The Cold Cold Sea

Ca y est, entre l’arrivée imminente des challenges d’hiver, le numéro passionnant d’America sur les femmes et les livres de Noël qui viennent d’illuminer ma boite aux lettres, j’ai enfin dit byebye aux sirènes de Netflix (tout relativement pour la sérievore que je suis) et retrouvé le doux chemin de la lecture. HALLELUJAH. Aussi suis-je plus que jamais au taquet pour partager avec vous une chronique qui devrait me donner du fil à retordre. Avec ma dernière découverte thriller en date, Une mer si froide de Linda Huber, je suis passée par tout le spectre des émotions du lecteur et c’est bien pour cette raison, aussi, que je remercie les éditions Charleston pour cette lecture !

Un jour d’été, sur une plage des Cornouailles, Livvy, 3 ans, disparaît. Très vite la police conclut à une noyade. Pourtant, sa mère refuse de se résigner. Jour après jour, Maggie fixe l’océan, elle attend, convaincue que la mer n’a pas emporté son enfant. Non loin de là, c’est une autre mère qui regarde sa fille, prête pour la rentrée des classes. Mais, depuis quelque temps, Jennifer ne reconnaît plus sa petite Hailey. Sa fille est distante, craintive et Jennifer se laisse submerger par la nervosité. Alors que Maggie traverse la pire épreuve de sa vie, Jennifer veut redonner l’apparence du bonheur à sa famille fracassée. (résumé éditeur)

Je voudrais commencer par un PETIT AVERTISSEMENT.

Je sais, vous vous dites, elle a à peine commencé qu’on est déjà dans de la majuscule et de la complication, mais PROMIS, c’est utile.

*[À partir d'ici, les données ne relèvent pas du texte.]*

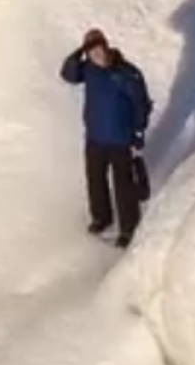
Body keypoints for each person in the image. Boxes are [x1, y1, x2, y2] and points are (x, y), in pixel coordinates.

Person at [59, 29, 152, 247]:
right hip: (95, 139)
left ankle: (128, 229)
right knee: (95, 181)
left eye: (98, 49)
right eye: (91, 51)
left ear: (106, 47)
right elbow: (68, 74)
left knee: (123, 186)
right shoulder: (88, 70)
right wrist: (79, 52)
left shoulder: (126, 72)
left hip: (121, 140)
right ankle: (101, 218)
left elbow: (141, 103)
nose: (96, 55)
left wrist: (139, 131)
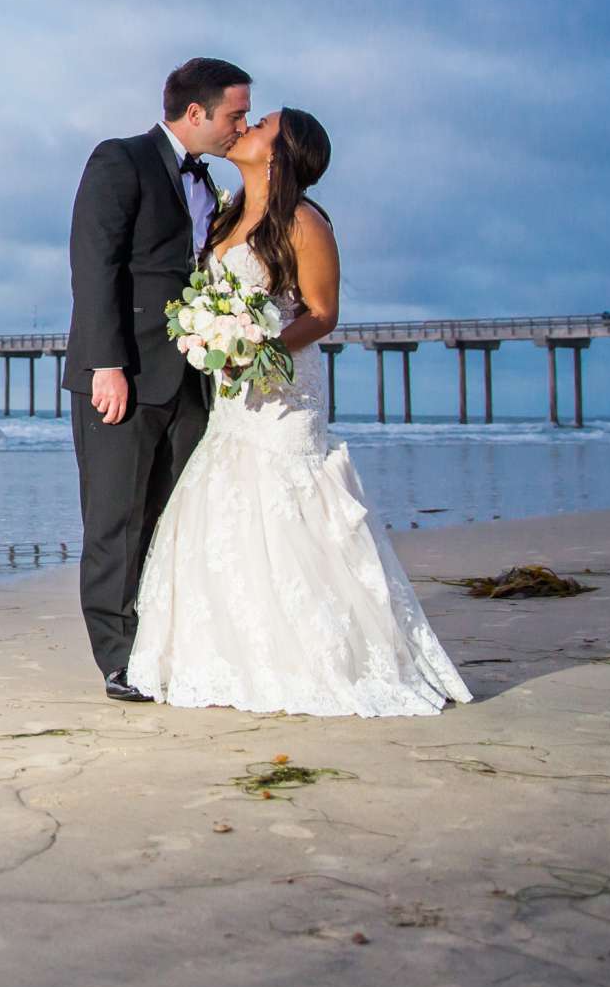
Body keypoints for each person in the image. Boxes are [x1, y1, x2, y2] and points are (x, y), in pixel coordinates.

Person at [126, 108, 471, 716]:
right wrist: (211, 336)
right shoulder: (229, 213)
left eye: (259, 124)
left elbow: (322, 311)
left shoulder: (304, 221)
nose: (246, 127)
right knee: (226, 504)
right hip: (233, 398)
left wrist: (259, 347)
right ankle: (226, 655)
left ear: (281, 153)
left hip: (283, 391)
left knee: (290, 505)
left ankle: (323, 658)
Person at [64, 57, 250, 702]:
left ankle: (165, 643)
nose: (241, 125)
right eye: (235, 114)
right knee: (116, 519)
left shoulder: (212, 184)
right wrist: (104, 365)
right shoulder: (121, 160)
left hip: (191, 379)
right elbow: (95, 265)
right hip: (126, 374)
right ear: (194, 113)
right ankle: (119, 660)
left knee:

Une mer si froide est un thriller qui a pour particularité d’avoir son intrigue spoilée au bout d’approximativement cinquante pages. En gros, on sait dès le début qui a enlevé la petite Livvy. Perso, ayant pour habitude de ne pas trop lire les quatrièmes de couv (j’ai volontairement tronqué ici la première phrase de l’édition poche révélant d’emblée tout le truc), j’ai été plus que surprise/déçue/wtf-ée puisque toute l’introduction laissait penser à un suspense classique jusqu’à la fin. Vous voilà prévenus, tout en sachant que si le bouquin ne présentait absolument aucun intérêt au-delà de ça, je n’aurais probablement pas poursuivi ma lecture, vous vous en doutez.

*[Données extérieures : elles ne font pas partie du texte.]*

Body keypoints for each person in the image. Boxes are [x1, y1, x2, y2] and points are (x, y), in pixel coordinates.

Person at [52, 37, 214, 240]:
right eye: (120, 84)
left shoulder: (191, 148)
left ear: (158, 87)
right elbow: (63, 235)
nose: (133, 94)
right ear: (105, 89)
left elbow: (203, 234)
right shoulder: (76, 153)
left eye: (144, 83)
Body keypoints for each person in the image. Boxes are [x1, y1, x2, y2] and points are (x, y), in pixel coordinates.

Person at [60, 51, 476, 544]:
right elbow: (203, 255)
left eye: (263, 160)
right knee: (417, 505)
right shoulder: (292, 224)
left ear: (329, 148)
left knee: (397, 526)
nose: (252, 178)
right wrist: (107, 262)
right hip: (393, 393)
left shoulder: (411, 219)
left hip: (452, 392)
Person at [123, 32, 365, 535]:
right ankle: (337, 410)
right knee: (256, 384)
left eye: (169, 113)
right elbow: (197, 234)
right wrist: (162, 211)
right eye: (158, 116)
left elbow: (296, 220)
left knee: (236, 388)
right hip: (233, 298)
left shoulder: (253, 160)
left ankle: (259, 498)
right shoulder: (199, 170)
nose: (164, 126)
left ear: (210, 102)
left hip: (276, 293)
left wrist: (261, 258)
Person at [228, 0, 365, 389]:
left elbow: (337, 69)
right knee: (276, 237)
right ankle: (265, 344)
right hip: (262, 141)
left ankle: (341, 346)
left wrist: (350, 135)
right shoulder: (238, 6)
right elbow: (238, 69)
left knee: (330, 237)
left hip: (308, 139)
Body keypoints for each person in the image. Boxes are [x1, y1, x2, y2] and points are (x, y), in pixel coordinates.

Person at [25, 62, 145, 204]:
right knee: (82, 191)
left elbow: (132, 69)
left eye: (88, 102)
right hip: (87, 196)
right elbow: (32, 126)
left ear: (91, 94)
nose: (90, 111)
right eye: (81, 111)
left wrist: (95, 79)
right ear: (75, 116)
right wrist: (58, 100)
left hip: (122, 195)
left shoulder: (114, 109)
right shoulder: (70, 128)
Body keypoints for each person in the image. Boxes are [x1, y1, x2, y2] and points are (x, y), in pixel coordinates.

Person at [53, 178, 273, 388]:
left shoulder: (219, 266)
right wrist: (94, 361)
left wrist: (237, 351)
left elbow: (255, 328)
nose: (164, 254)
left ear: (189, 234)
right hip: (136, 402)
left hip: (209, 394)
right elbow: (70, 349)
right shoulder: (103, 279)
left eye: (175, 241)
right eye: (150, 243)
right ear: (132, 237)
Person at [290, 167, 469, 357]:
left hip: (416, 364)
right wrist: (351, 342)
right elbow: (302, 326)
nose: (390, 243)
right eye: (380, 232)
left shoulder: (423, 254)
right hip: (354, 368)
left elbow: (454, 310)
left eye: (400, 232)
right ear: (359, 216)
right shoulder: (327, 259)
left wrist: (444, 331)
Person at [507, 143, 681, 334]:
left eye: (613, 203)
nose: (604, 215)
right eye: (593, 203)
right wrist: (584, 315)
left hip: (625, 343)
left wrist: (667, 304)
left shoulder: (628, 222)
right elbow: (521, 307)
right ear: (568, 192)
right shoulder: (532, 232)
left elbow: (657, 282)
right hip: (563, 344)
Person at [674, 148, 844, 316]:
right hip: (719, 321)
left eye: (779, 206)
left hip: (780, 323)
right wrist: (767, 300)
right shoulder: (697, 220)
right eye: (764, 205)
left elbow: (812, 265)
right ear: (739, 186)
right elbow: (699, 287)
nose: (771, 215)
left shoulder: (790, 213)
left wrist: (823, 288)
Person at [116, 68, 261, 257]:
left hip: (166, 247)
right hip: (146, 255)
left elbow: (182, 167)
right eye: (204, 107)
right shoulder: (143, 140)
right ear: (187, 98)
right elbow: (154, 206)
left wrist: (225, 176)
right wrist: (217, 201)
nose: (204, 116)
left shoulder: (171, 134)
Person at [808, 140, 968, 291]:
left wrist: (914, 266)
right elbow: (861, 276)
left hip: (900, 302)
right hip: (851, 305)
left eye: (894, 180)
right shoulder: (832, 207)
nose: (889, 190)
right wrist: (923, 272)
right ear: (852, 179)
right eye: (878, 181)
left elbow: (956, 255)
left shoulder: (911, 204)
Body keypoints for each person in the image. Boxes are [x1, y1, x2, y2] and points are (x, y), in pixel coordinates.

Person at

Ceci étant posé, comment se fait-il que Rosy ait tout de même dévoré ce roman alors qu’un thriller sans suspense sur le kikafékoi, c’est un peu comme un bar à chats sans chats ?

D’abord parce que Linda Huber a su recréer une autre forme de suspense. On connait la réalité de la situation de tous les personnages, mais ce que l’on veut savoir c’est comment ça va finir. On prie très fort pour que tout s’arrange et en même temps on s’attend un peu au pire et c’est cette attente qui induit le page-turner. J’étais très dubitative au début de ma lecture quant à l’intérêt d’être dans la position du spectateur qui sait tout mais force est de constater que ça a plutôt bien fonctionné sur moi.

Ensuite, ce que j’ai aimé, c’est la psychologie des personnages qui est quand même franchement soignée. La vie de Maggie bascule dans l’horreur totale à partir du moment où sa petite fille échappe à son attention sur la plage et où elle disparait. L’autrice décrit à merveille la détresse et surtout le sentiment de culpabilité de cette mère qui a « failli » à son devoir élémentaire. Le moment crucial de la disparition est particulièrement intense et fait appel à la peur primaire de tout parent.

De même, dans l’autre pendant de l’histoire, la relation entre Katie, une institutrice, et la petite Hailey qui présente des troubles comportementaux à l’école, participe grandement de la vivacité du récit.

Si on fait le compte, je ne regrette pas d’avoir dépassé ma déception initiale (même si quelques maladresses au fil du récit m’interrogent encore : s’agit-il d’un véritable choix de l’autrice ou est-ce que ce non-suspense découle d’un manque de finesse ?). Je n’ai pas vu le temps passer avec ce roman qui interroge les répercussions de la perte d’un enfant et c’est aussi assez chouette de se dire qu’un thriller peut fonctionner à partir d’un mécanisme différent.